Records from a data collection

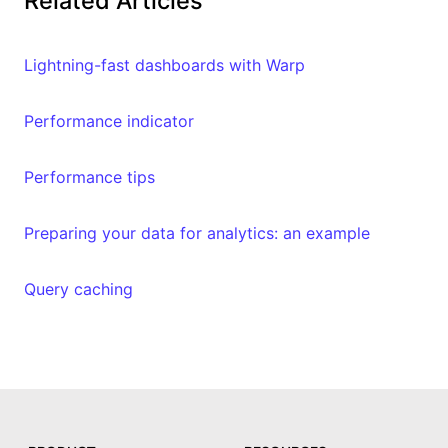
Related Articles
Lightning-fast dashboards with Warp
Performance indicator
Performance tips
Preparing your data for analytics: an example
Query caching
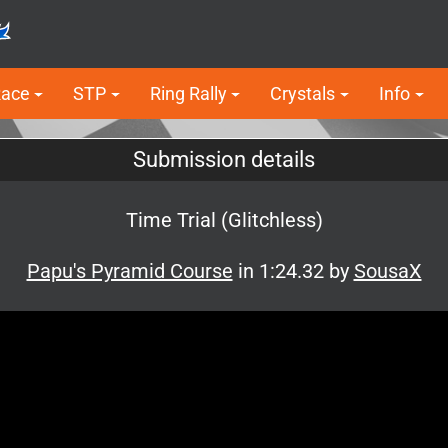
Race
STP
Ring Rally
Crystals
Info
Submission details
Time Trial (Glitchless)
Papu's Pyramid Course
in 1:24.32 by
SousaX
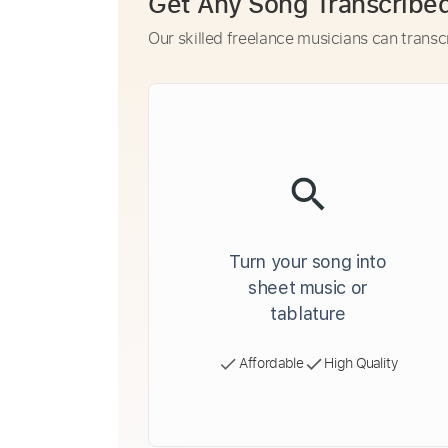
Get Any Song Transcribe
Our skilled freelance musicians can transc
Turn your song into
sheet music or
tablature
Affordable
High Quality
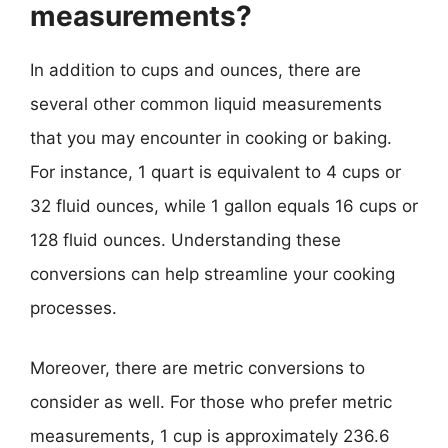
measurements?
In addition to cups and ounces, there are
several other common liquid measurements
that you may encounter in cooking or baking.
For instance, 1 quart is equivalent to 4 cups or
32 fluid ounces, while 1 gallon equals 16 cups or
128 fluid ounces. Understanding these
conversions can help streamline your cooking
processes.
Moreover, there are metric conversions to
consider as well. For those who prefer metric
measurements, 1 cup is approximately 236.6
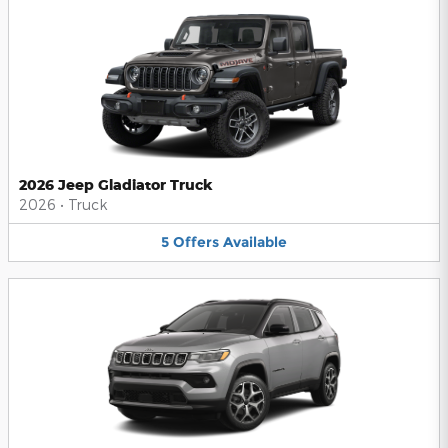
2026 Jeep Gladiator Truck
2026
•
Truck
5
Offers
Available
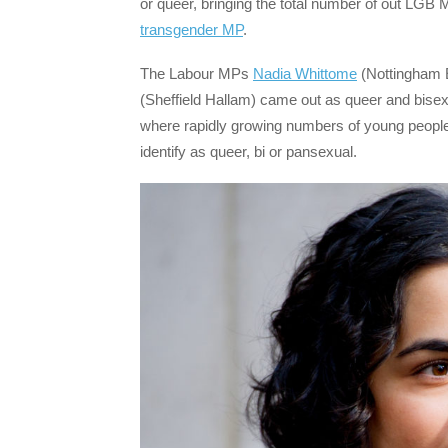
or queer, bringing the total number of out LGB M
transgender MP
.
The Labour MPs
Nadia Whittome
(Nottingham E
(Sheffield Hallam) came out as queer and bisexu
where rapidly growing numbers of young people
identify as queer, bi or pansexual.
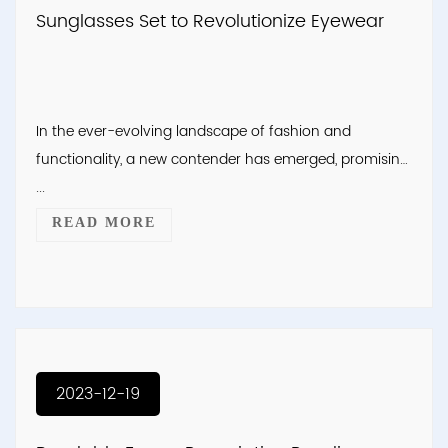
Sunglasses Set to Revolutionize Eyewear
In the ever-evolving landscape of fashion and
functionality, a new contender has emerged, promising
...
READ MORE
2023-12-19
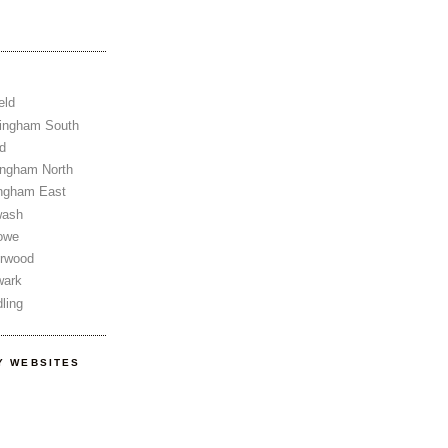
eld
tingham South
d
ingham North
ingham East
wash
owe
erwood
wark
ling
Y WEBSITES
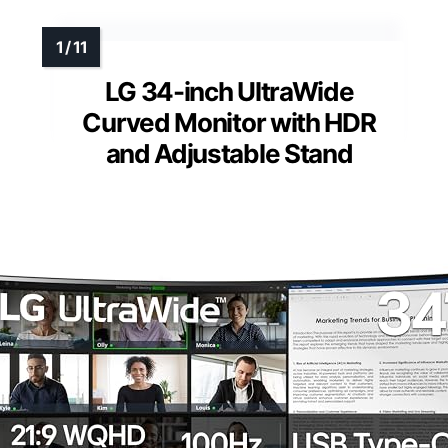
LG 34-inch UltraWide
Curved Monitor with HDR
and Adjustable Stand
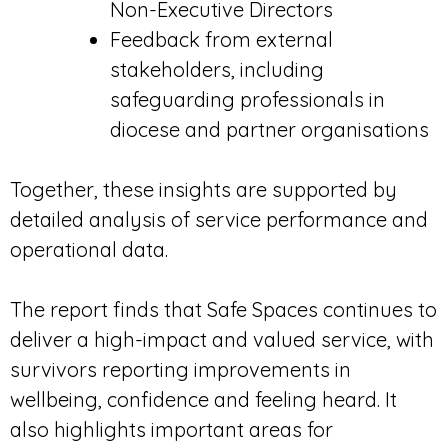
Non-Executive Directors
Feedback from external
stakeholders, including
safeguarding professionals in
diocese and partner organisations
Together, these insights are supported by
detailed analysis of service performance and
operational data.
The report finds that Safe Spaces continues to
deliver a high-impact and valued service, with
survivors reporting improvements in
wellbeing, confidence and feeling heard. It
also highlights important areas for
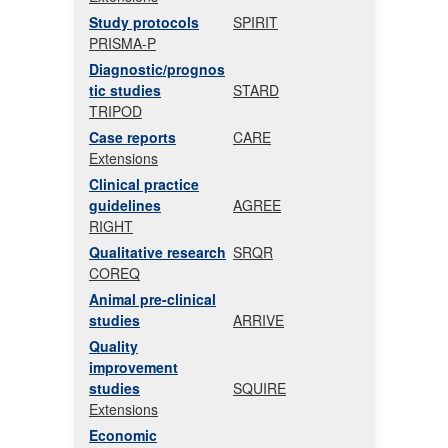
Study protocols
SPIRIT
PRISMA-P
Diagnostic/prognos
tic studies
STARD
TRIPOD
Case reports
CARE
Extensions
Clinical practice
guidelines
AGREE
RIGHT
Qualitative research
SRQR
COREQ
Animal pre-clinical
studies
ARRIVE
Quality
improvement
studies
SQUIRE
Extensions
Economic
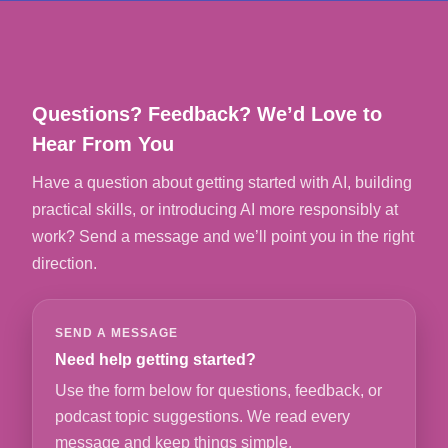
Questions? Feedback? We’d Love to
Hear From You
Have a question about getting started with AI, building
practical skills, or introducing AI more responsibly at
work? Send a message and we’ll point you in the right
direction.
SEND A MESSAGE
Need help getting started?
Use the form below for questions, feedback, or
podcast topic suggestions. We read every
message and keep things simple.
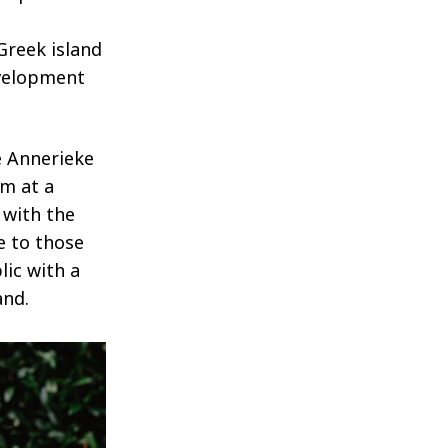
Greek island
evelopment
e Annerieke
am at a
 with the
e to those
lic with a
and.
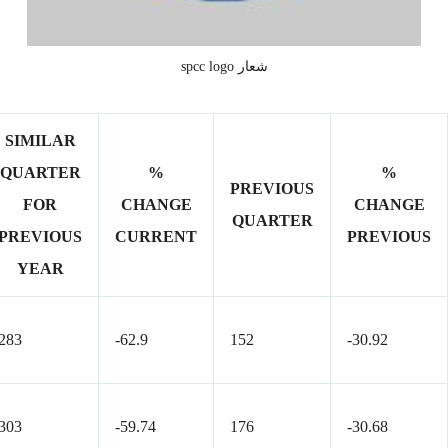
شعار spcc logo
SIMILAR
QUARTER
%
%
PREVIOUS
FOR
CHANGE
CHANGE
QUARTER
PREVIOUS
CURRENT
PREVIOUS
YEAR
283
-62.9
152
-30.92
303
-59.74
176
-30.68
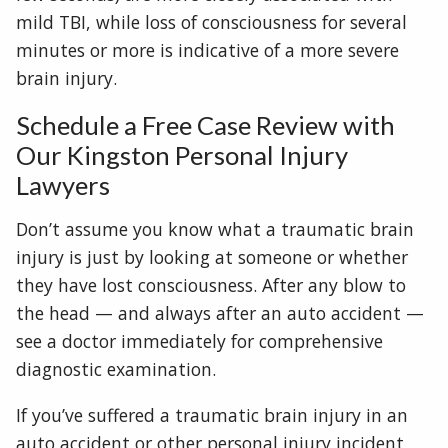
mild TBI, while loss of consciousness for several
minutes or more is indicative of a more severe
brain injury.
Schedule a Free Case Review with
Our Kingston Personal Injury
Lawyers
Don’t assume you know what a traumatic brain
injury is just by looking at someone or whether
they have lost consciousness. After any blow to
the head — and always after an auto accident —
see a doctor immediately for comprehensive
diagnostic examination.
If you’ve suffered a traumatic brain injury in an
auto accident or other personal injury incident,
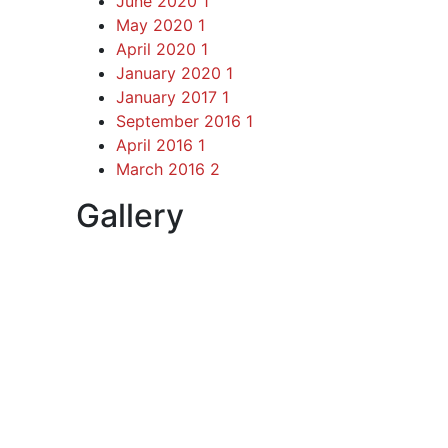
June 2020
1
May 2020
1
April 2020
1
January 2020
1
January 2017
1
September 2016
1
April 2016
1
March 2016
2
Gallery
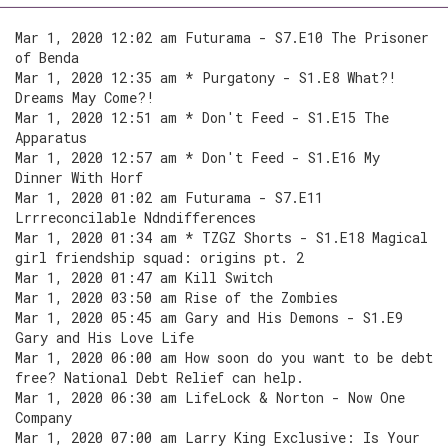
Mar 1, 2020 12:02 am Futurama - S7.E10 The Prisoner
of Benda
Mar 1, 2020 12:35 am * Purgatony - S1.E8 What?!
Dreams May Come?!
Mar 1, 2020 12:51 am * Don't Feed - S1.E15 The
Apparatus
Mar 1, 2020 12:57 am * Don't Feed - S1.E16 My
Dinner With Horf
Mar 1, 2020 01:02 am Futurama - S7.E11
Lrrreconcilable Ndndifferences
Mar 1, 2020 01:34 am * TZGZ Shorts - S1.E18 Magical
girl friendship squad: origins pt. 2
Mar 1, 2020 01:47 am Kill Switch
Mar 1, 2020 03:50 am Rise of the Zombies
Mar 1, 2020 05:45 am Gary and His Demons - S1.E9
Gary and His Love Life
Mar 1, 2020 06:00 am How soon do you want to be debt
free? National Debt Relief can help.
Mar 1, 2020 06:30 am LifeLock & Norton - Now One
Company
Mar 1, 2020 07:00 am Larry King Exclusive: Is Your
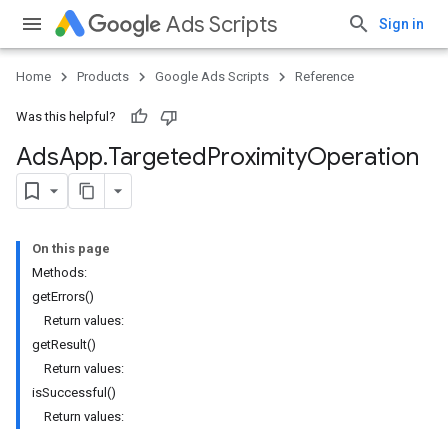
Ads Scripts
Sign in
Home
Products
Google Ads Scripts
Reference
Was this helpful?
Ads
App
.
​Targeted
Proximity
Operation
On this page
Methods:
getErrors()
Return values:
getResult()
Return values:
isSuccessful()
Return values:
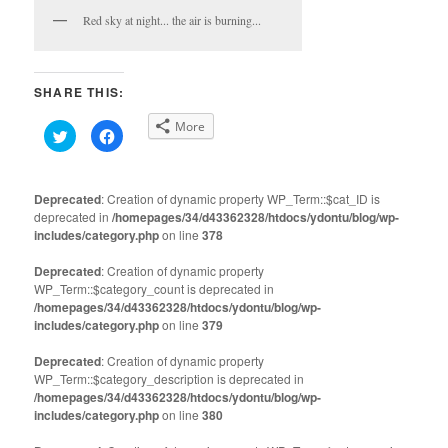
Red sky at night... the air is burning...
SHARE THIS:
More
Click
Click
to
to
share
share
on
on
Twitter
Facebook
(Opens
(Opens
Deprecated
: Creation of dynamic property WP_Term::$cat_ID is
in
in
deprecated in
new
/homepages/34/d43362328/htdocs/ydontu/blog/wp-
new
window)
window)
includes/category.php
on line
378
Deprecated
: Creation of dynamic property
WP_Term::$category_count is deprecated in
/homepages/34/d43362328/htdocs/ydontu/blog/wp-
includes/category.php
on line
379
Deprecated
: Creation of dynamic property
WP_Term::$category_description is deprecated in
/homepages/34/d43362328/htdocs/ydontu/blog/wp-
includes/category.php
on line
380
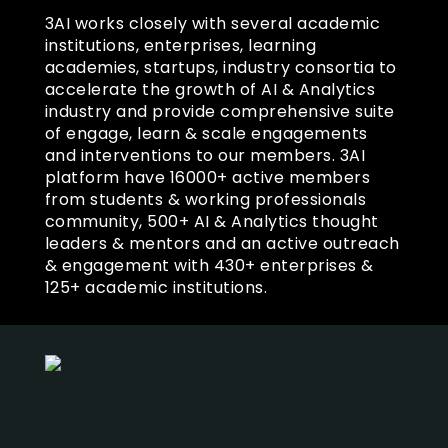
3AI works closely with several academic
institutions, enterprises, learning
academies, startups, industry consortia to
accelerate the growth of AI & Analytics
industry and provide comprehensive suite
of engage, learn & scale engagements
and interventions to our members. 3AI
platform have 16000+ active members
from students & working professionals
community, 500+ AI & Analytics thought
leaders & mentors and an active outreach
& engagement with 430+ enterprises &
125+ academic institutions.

## [PROBLEM REQUIREMENTS]
Only one number is needed: please count the lines of the entries above in which the string "service" occurs.

## [OUTPUT BELOW]
2